В том году Эдуард Бернштейн, по-прежнему находившийся в Лондоне, осмелился открыто выступить против Бебеля и Каутского. Он, издав в Германии «Предпосылки социализма и задачи социал-демократии», предложил преобразовать социалистическую партию в реформистское движение. Каутский ответил на это работой «Марксизм и его критик Бернштейн».
В Лондоне марксист-народник Даниельсон, взявший теперь литературное имя Николайон, отказался от идеи об «абсолютной» невозможности капитализма в России и примкнул к идее, вычитанной у Маркса, о «невозможности „нормального органичного“ капиталистического развития в России». Иначе говоря, капитализм в России существует, и революция там возможна, но при условии, что она произойдет одновременно во всем мире. То же самое думает Ленин, написавший «Развитие капитализма в России».
Ленин эмигрировал в Швейцарию. В узком кругу эмигрантов-марксистов он повстречал Мартова[75]
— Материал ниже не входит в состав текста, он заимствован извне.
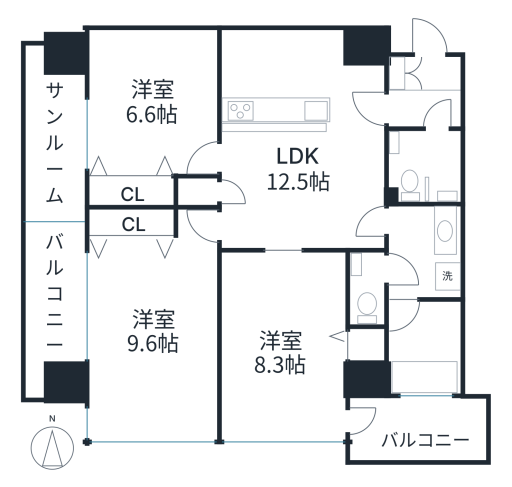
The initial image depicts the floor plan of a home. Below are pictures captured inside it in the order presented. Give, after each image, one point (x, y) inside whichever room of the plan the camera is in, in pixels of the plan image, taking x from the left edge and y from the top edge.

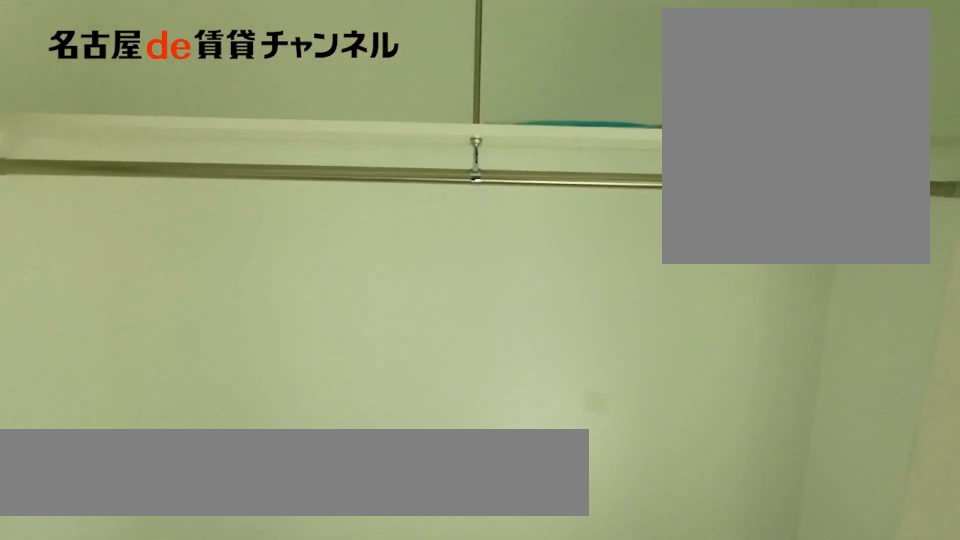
(130, 188)
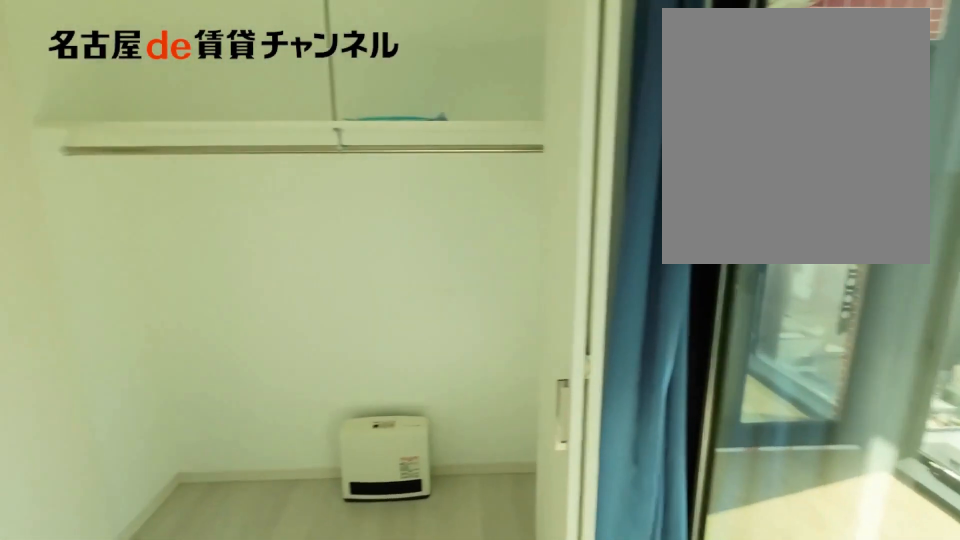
(153, 101)
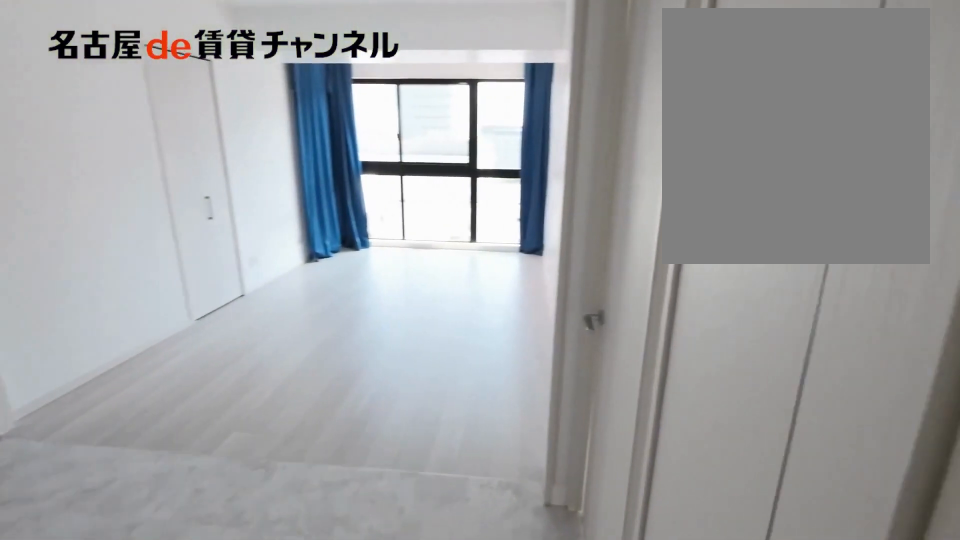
(294, 276)
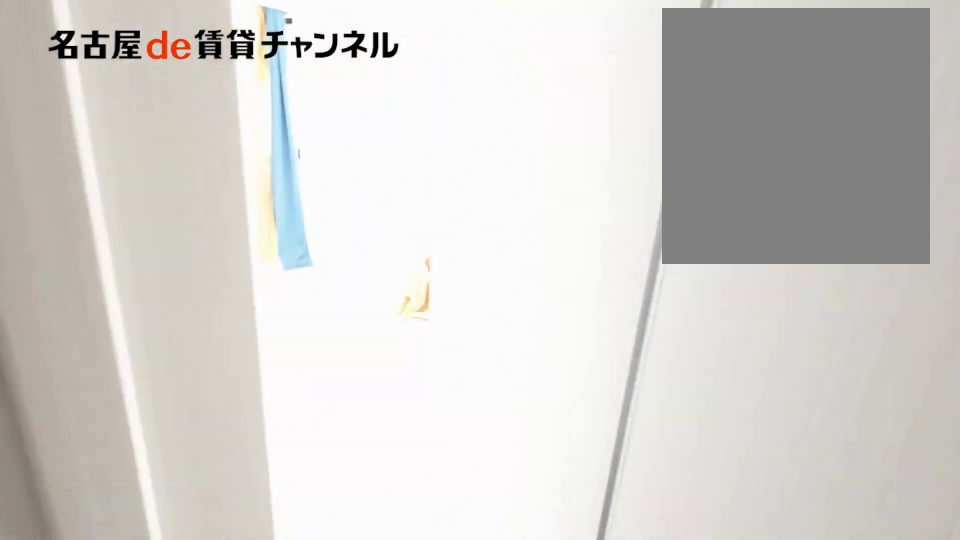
(294, 276)
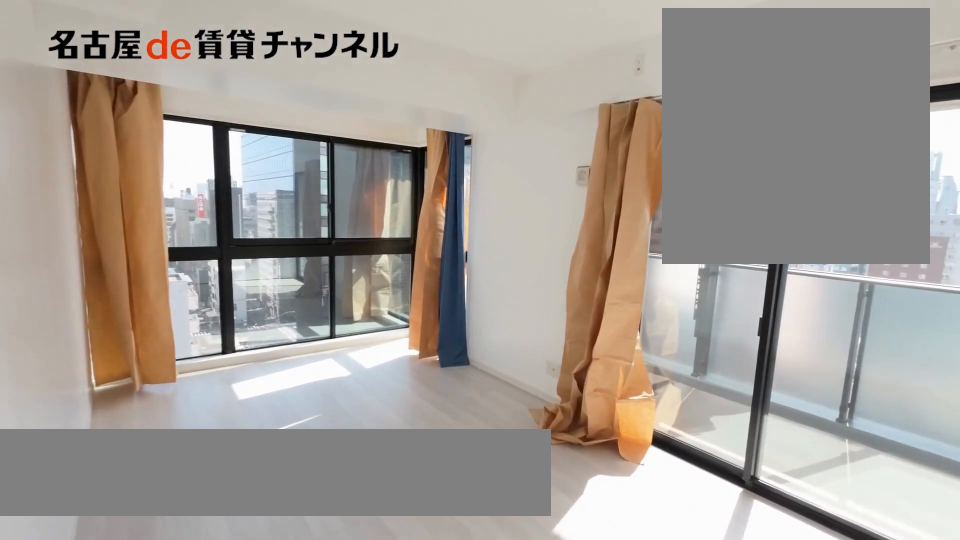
(159, 332)
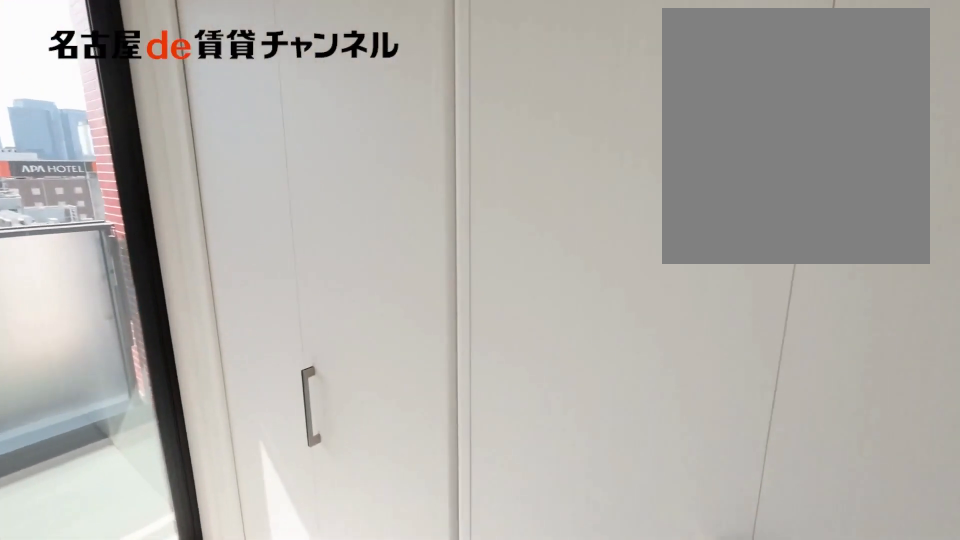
(159, 332)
— молодого человека из украинского Бунда. Вместе они основали газету «Искра». Познакомился Ленин также с Николаем Рязановым[76] (марксист, союзник Плеханова), который работал в группе русских интеллигентов и сотрудничал с «Искрой». Этот Рязанов, высокообразованный молодой человек с сильным характером, изучал тогда написанное Марксом о России и историю Первого интернационала. Через двадцать лет он привезет рукописи Маркса в Россию, ставшую советской.В следующем году Рязанов отправился в Берлин, в штаб-квартиру Социал-демократической партии; ему нужно было поработать в архивах. Там он с изумлением обнаружил рукописи Маркса в полном беспорядке и библиотеку Энгельса — все это только что было доставлено: наконец-то было получено «добро» на вывоз наследия основоположников марксизма из Лондона. Но здесь была лишь часть рукописей — многое Бернштейн оставил себе! Однако и этих сокровищ, о существовании которых никто не знал, могло бы с лихвой хватить — но он не мог их расшифровать за неимением времени и разрешения на эту работу.